Our borough’s got its very own run of a dazzling, dizzying play about slavery and hopeless love — and the art of play-making — that won an Obie Award last year for Best New American Play when it was shown in Manhattan.
Brace yourselves, Brooklyn. You’re in for a wild, and rewarding, roller-coaster ride.
The Theatre for a New Audience production of Soho Rep’s “An Octoroon,” which opened Thursday, Feb. 26, will have you laughing, flinching and in tears in quick succession, again and again.
By the time prodigiously talented playwright Branden Jacobs-Jenkins is done with you, you’ll be picking cotton out of your hair. Literally.
TFANA’s Polonsky Shakespeare Center, which opened in fall 2013 in Downtown Brooklyn’s BAM Cultural District, is devoted to staging the Bard’s works and other classics — and the occasional modern play, if it’s a big deal.

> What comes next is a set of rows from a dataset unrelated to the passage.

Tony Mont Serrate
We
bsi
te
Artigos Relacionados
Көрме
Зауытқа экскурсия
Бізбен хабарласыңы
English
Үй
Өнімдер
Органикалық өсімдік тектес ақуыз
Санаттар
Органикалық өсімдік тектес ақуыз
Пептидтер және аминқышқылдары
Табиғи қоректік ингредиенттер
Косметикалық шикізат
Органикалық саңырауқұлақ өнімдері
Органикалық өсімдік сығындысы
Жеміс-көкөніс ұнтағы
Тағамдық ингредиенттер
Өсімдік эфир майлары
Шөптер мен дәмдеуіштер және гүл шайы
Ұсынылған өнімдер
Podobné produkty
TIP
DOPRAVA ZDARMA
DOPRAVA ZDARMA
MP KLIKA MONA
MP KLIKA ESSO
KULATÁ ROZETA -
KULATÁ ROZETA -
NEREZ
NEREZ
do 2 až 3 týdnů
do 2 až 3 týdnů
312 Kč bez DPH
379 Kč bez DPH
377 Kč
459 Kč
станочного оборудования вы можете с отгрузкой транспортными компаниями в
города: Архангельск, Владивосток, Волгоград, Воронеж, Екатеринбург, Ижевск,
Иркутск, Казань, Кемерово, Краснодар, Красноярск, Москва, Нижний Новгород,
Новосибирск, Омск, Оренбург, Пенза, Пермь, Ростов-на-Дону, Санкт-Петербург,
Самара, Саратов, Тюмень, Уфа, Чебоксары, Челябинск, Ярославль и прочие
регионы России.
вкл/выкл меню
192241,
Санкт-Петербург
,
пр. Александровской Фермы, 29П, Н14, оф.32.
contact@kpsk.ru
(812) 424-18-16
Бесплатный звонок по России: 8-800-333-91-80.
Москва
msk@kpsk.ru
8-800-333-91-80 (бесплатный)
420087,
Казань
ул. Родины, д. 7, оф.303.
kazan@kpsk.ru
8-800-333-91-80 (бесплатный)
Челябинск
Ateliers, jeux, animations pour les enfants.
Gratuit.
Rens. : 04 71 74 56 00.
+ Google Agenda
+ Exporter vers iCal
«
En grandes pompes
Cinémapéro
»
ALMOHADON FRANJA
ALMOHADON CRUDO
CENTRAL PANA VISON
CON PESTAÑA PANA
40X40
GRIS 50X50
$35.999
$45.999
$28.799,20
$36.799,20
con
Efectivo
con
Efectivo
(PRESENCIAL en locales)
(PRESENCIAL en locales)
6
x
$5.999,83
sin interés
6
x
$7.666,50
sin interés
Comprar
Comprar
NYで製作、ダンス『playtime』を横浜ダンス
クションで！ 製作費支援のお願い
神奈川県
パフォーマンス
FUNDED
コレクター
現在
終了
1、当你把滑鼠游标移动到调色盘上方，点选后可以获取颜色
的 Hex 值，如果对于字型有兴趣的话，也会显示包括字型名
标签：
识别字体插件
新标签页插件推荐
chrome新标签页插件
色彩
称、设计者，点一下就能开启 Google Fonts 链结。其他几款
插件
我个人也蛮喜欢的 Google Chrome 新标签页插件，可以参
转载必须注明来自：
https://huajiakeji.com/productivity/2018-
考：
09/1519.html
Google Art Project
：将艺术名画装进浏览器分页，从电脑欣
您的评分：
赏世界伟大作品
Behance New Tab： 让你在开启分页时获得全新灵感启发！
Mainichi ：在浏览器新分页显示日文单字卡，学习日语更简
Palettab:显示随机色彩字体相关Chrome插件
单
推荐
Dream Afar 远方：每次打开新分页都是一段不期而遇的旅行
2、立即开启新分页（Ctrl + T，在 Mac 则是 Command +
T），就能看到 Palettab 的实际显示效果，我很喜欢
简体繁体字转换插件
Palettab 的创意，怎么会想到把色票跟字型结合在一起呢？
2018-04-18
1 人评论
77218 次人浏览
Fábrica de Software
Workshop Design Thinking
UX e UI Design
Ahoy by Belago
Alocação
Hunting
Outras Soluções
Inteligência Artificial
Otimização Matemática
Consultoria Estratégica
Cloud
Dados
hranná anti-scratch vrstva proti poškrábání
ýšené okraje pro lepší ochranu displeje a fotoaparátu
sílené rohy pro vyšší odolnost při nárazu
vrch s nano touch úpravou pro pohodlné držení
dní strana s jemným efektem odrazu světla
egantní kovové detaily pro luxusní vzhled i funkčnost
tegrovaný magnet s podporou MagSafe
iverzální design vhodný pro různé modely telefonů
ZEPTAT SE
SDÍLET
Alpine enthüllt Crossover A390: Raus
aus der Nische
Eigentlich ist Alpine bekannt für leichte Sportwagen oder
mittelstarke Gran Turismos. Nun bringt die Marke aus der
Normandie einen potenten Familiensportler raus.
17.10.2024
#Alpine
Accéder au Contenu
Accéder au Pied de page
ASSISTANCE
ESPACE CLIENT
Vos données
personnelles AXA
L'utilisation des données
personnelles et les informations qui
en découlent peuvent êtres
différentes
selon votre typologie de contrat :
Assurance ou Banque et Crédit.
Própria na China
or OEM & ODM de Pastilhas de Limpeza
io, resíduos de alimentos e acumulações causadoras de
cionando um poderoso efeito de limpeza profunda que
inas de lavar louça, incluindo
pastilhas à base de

“An Octoroon” fills the bill as a big deal — it’s a funny, disturbing whirlwind of a play about the antebellum South and our present-day American selves as well.
In reaction to its run last year at Soho Rep’s theatre in TriBeCa, The New York Times named “An Octoroon” a Critics’ Pick. It was on the Top Ten 2014 Best Theatre Lists of The New York Times, Time Out New York and the Guardian.
Other plays by Jacobs-Jenkins, a 2006 Princeton grad who is under commissions from Lincoln Center/LCT3 and the Manhattan Theatre Club, include “Neighbors,” “Appropriate” and “War.”
As his jumping-off point for “An Octoroon,” Jacobs-Jenkins uses a melodrama by an Irish playwright, Dion Boucicault, that takes place at a Louisiana plantation called Terrebonne. It opened in New York City’s Winter Garden Theatre in 1859.
Seven acting companies took “The Octoroon,” as Boucicault’s work is called, on tour. It was second in popularity only to the famed “Uncle Tom’s Cabin.”
Jacobs-Jenkins’ play begins in the here and now — with a lone man in his underwear, played by a terrific Austin Smith.
He talks about being a black playwright and dealing with “low-grade depression.” Before you know it, he’s dabbing whiteface makeup on his visage and preparing to take on the roles of two Caucasian characters.
Later in the action, those white characters — George, the dead plantation owner’s nephew, and M’Closky, the evil overseer — get into a knock-down, drag-out knife fight. Smith acts out both sides of the brawl to hilarious effect.
In his role as the playwright, Smith is identified as BJJ, a stand-in for Jacobs-Jenkins.
The real-life writer is present in the theater. He shows up as Captain Ratts, who sits among the audience and bids during a slave auction.
Possibly Jacobs-Jenkins is also the person costumed as a bug-eyed Br’er Rabbit who steps onstage periodically for staring contests with the audience. The creature is wordless and weird, and gets lots of laughs.
In a Village Voice story, Jacobs-Jenkins talked about being the guy in the bunny suit in the 2014 production of the play.
Yet another playwright is present and accounted for.
Boucicault, back from the dead, is on hand to bemoan the fact that nobody remembers him and grieve drunkenly because the Winter Garden burned down long ago.
“There was a time when I ran this town,” he says with wistful bombast.
He is ably played by Haynes Thigpen, who also appears in redface makeup as a Native American, Wahnotee, and has a third role as a slave auctioneer.
A luminous Amber Gray plays the title character, Zoe, who is one-eighth black.
She speaks the quaint language of old-time melodrama. But she’ll break your 21st-Century heart, from the moment she appears among the audience on an upstairs floor of the theatre, singing sadly about being “just a belonging, so easily disposed of.”
Later, in a dramatic moment, she tells George why it is against the law for them to marry in pre-Civil War America.
“Of the blood that feeds my heart, one drop in eight is black,” she says. “Bright red as the rest may be, that one drop poisons all the rest.”
Sarah Benson, in her Director’s Note about “An Octoroon,” speaks of Jacobs-Jenkins’ “fierce and endlessly inventive writing.”
Inventive, indeed. The dialogue is full of surprises, whether it’s slave women Minnie and Dido (played by funny, fabulous actresses Maechi Aharanwa and Pascale Armand) gossiping about the huge size of their dead master’s penis or Southern belle Dora (an equally superb Mary Wiseman) describing the “barroom style” of wooing to which she is accustomed as “love lined with drinks, cold, chapped caresses, sighs tinged with tobacco.”
The play’s run has been extended through March 15. See tfana.org for ticket availability. The theatre, which was designed by highly regarded architect Hugh Hardy, is located at 262 Ashland Place.